Coach Peter Laviolette credited Hartnell's all-round play -- offensively and physically -- for giving his team the momentum it needed.
"He got really physical there and we needed to do that," he said. "That push was needed. We were really sleepy in the second period. We needed to get agitated, active in the game (and) I think physically it helped turned around the momentum. Scotty was not only a real good physical presence but offensively."
Hartnell also led the team with five hits and played 17:07, on top of the 23:23 he played Saturday against Boston.
"It's physical, it's emotional, and right now I'm just gassed," he said. "We're playing a lot of games in a lot of days. Took every ounce of energy from all 20 guys in here. You get an emotional game like that, we can't let it fall the next game next week. We have to keep on working hard."

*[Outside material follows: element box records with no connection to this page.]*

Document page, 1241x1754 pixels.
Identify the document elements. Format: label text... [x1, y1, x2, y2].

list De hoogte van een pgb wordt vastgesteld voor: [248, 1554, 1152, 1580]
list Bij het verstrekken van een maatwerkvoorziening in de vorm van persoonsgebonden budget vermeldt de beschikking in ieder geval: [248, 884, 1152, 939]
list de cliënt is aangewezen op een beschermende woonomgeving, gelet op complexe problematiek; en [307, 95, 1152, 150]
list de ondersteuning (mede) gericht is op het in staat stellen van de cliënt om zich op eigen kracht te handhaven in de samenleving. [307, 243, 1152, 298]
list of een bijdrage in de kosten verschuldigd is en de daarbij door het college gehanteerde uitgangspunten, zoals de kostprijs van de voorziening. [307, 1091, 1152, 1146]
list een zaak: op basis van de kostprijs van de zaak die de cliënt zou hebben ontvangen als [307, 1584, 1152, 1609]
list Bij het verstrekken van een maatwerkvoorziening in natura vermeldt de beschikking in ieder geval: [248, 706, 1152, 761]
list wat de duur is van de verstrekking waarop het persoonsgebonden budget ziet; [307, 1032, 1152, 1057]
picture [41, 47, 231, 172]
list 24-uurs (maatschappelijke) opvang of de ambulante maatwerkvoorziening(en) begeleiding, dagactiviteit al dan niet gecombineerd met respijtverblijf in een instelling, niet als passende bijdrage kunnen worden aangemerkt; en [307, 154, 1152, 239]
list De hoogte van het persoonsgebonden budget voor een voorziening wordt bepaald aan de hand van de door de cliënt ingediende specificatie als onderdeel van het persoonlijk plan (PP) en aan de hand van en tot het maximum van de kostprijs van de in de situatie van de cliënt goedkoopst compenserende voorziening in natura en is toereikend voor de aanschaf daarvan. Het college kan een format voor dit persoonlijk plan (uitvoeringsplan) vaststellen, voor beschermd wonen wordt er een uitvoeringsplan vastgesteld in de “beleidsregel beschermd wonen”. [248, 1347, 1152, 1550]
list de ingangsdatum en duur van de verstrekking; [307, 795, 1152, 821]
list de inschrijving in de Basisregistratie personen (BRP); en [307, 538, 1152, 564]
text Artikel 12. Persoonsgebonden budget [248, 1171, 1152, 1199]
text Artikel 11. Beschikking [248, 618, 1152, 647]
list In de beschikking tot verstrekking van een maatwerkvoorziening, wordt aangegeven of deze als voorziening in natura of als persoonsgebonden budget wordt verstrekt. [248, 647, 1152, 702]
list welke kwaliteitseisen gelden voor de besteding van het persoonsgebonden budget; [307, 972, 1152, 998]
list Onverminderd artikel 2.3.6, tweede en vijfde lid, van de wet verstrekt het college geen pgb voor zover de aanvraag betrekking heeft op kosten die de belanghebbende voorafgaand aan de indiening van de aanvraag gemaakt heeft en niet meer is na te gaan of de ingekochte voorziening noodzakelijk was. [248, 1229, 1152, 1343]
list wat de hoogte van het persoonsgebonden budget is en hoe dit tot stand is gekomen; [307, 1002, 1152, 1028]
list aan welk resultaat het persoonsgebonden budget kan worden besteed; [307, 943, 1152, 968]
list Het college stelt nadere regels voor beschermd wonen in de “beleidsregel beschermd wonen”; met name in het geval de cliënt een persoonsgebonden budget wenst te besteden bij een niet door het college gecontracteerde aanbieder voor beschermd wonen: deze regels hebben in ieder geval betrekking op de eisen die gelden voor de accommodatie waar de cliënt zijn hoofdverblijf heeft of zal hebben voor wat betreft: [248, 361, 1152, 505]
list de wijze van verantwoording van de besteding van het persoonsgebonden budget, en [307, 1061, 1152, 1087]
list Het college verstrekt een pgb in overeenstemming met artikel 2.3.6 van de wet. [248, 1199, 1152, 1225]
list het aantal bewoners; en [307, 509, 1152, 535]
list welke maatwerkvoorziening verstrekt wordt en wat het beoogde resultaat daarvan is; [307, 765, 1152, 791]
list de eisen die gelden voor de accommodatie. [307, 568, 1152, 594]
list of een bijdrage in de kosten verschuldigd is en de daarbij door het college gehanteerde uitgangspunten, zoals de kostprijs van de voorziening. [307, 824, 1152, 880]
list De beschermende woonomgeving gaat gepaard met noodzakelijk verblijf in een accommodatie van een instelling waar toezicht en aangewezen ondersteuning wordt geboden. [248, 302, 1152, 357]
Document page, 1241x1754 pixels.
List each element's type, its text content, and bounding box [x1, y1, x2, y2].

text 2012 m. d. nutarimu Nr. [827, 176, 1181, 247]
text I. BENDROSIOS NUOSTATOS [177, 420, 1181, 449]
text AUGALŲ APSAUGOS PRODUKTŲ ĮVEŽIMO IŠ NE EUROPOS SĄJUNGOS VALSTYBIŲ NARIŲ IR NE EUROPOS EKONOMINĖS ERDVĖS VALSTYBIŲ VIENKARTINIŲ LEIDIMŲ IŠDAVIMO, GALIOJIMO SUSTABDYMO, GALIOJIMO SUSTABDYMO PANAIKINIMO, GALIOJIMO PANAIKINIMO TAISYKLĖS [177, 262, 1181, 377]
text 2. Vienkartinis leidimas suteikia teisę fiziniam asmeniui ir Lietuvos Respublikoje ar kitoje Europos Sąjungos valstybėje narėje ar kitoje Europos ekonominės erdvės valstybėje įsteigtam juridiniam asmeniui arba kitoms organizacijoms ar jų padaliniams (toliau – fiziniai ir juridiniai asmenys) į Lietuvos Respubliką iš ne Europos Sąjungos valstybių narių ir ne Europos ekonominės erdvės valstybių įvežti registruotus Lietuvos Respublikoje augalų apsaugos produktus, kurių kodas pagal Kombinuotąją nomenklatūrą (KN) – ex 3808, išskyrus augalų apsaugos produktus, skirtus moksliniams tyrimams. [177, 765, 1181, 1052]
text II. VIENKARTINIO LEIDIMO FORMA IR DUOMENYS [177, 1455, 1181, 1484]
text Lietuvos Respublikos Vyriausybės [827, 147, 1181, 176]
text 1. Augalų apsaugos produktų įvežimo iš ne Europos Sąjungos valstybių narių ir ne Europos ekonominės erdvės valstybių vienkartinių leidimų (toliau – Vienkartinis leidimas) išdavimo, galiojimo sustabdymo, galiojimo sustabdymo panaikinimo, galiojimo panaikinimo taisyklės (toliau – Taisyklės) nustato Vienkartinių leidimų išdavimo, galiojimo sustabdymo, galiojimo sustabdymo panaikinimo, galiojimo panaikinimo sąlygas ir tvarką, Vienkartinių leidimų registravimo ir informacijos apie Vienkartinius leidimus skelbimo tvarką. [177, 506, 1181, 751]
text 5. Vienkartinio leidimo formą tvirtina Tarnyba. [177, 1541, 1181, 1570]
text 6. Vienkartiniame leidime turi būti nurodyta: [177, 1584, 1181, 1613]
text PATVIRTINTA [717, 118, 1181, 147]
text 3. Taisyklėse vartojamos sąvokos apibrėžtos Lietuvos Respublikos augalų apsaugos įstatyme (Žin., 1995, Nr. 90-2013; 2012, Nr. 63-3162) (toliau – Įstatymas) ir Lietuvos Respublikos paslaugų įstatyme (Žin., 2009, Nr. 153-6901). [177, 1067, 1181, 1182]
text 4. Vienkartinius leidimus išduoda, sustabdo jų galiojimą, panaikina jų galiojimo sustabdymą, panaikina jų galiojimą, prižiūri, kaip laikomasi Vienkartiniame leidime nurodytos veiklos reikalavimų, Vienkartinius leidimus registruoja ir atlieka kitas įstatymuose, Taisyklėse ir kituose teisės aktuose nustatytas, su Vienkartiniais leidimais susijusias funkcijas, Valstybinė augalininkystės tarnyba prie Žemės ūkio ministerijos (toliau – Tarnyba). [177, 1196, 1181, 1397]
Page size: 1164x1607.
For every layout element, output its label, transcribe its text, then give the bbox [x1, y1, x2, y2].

Hard work is something that was lacking for the Flyers in the first two periods as Pittsburgh dominated them.
"I think the first half of the game, the first 30 minutes, was the type of game we liked," said Bylsma.
Adams opened the scoring at 13:21 of the first period when he re-directed a Letang point shot down and off the leg of Flyers defenseman Brandon Manning, and then it trickled into the net as Bryzgalov was committed to the original path of the shot.
While the Penguins were bombarding the Flyers in the second period, only an MVP-caliber play Malkin was able to beat Bryzgalov. Letang got the puck to Malkin in the left corner in the Philadelphia end. Malkin spun away from Giroux and carried the puck to the net. He fanned on his first attempt, but as he crossed in front of the goal, he slid his second chance under Bryzgalov with 53.0 seconds left in the period.
That was the last puck to get past Bryzgalov, who improved to 10-2-1 with a 1.67 goals-against average and .941 save percentage in 13 games since his last start against the Penguins, which saw him get pulled in the second period after allowing three goals on 13 shots.
"We were down 2-0 in the game, but there were countless big saves after that to keep it from going to 3-0 or 3-1," Laviolette said. "Again, everyone showed a lot of resiliency, especially Bryz. You need to get that from your goalie. He gave us a lot of big saves we needed him to make to give us opportunity to get back in the third."
While it hurts seeing their long win streak end -- as well as a chance to tie the Rangers at 95 points -- the Penguins are able to look at the positives of a three-game trip that saw them earn five of a possible six points against divisional opponents, while working Sidney Crosby and Letang back into the lineup.
"We knew coming in that we had a chance (at first place) there," said Crosby, who had three shots on net and won 11 of 21 faceoffs in 17:37 of action. "I think we still did a lot of good things. We'll look back in the third period there. Obviously would have liked to change things, but for the most part we did some really good things."